Quando Hefesto desce à Terra

Desperto da penumbra noturna, que pairava sobre meu ser, os róseos dedos da aurora já se difundiam no longo céu cinza da cidade.

Levanto de minha cama, com aquele amargo gosto em meus lábios; caminho, lentamente, até o local tão cobiçado. Como se a noite, a passos largos e inevitáveis, dirigisse-se para esse momento absoluto, o primeiro suicídio do dia— o dia foi composto por diversos suicídios, mas sem nenhuma morte.
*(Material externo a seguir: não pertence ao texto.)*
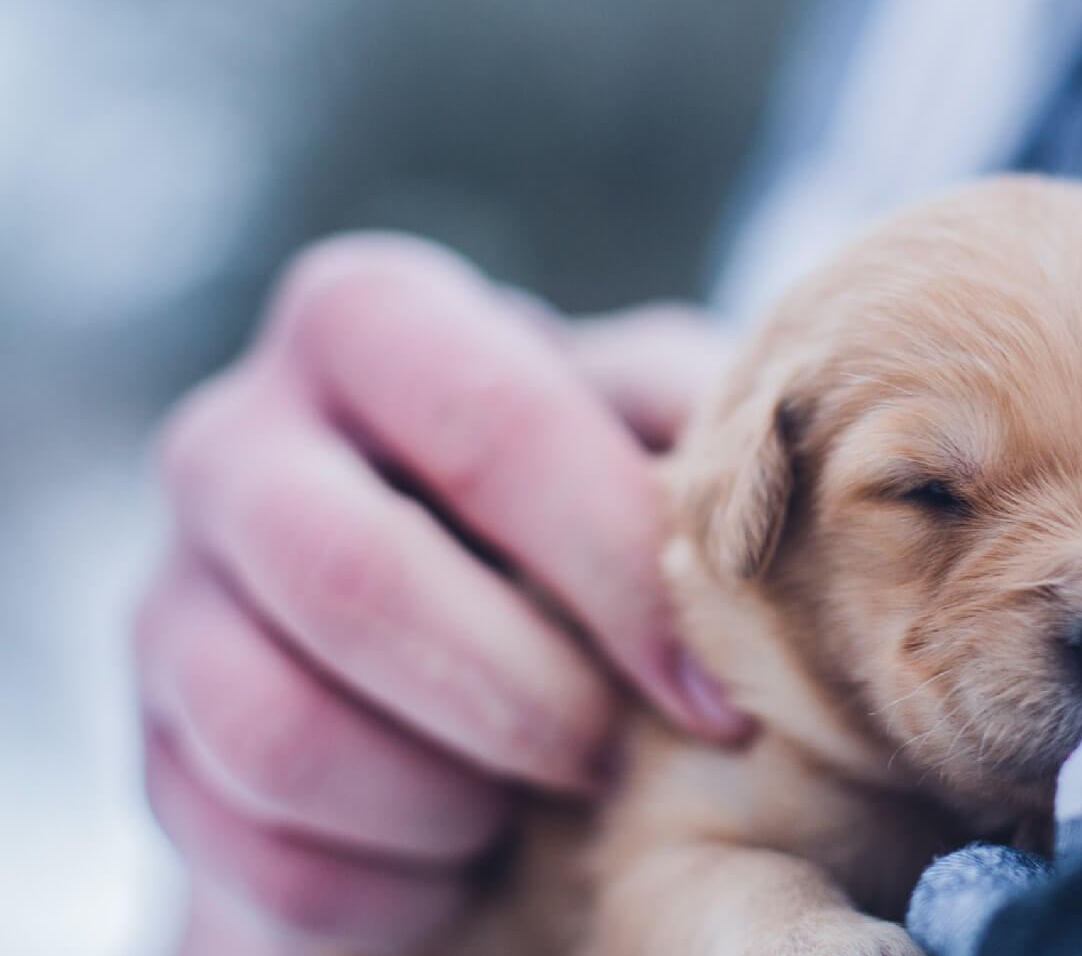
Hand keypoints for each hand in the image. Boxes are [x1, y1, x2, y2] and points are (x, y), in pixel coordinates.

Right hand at [134, 233, 746, 953]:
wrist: (448, 616)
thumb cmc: (577, 506)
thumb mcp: (648, 428)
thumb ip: (698, 419)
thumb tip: (795, 460)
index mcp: (367, 323)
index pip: (490, 422)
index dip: (616, 571)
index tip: (716, 699)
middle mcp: (236, 440)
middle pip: (349, 574)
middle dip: (519, 697)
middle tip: (609, 759)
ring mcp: (171, 597)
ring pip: (275, 729)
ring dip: (445, 799)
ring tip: (530, 802)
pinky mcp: (157, 746)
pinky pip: (250, 854)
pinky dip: (386, 887)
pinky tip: (459, 856)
Sento-me naquele lodo fétido, local onde até os animais mais asquerosos sentiriam pena de mim, reúno todos os equipamentos necessários. Finalmente, aquela morte penetra-me; difundi-se pelo meu corpo na forma de uma densa fumaça com sabor de alcatrão; preenche meu corpo vazio; desce pela garganta; bate nos meus pulmões como as tempestades oriundas do Abala- Terra, logo aquela sensação não mais me pertence, agora, ela se dissolve no ar bem em minha frente.

Novamente, eu estava completamente vazio, surge a necessidade de sair do lodo que me aprisionava. Levanto-me violentamente e surge, de minha rouca garganta, um grito que abala as estruturas do meu próprio eu. Corro para frente do espelho, miro-me e o que vejo? Nada, somente aquela fumaça que outrora tomava meus órgãos, o leitor deve se perguntar, se essa venda esfumaçada me incomodava ou como posso, eu, não ver minha própria figura naquele espelho- aqui reside mais um dos meus suicídios diários.

Responde- lhes, nada me acontecia, nenhum sorriso e minhas lágrimas já não podiam correr pela minha face deformada, pois estavam petrificadas, mesmo se as águas dos olhos corressem não as via, eu está coberto pela negra fumaça.

Não adianta lamentar agora, saio às pressas, estava atrasado para meu labor diário— aprensento- lhes mais um suicídio. Pego aquele ônibus lotado, todos ao meu lado são sombras e um emaranhado de nuvens densas, como havia visto aquele eu no espelho, não os reconheço, não posso os reconhecer, é algo maior que eu, procuro de toda forma enxergar alguém, mas são me devolvidas apenas sombras, meu mundo havia se reduzido a escuridão, tenhas piedade de mim, Hades.

Sigo meu caminho, chego ao meu trabalho, um trabalho que não me pertence e não me gratifica em nada, somente sacia minha fome de comida, produzo coisas, apenas coisas, que nunca poderei frui-las, ao contrário, elas me dilaceram aos poucos.

Meus companheiros não estão ali, vejo, por todos os lados, corpos sujos e moribundos que esperam a hora que o chicote do feitor lhes afligira o último suspiro de animo, para que produzam mais e mais.

Não tenho controle sobre meu corpo, aquela máquina lhe impõe o ritmo e o controla, minha vida se tornou a vida daquela máquina, que se alimenta de meu suor, devora minha alma e me joga naquela escuridão sem fim.

Horas passam, e aquela escuridão só aumenta, tenho vontade destruir aquele uniforme que me apaga, não tenho a posse sobre meu próprio corpo, ele também não me pertence. Assim, chego ao fim de mais um dia de trabalho, volto, naquele mesmo ônibus de sombras, a meu recluso castelo de dor e solidão.

Termino meu dia com aquele mesmo ato que o começara, tomo alguns goles de água ardente, vou deitar-me. E desejo que possa ter sonhos, já que esse é o único momento que minha vida ganha cor.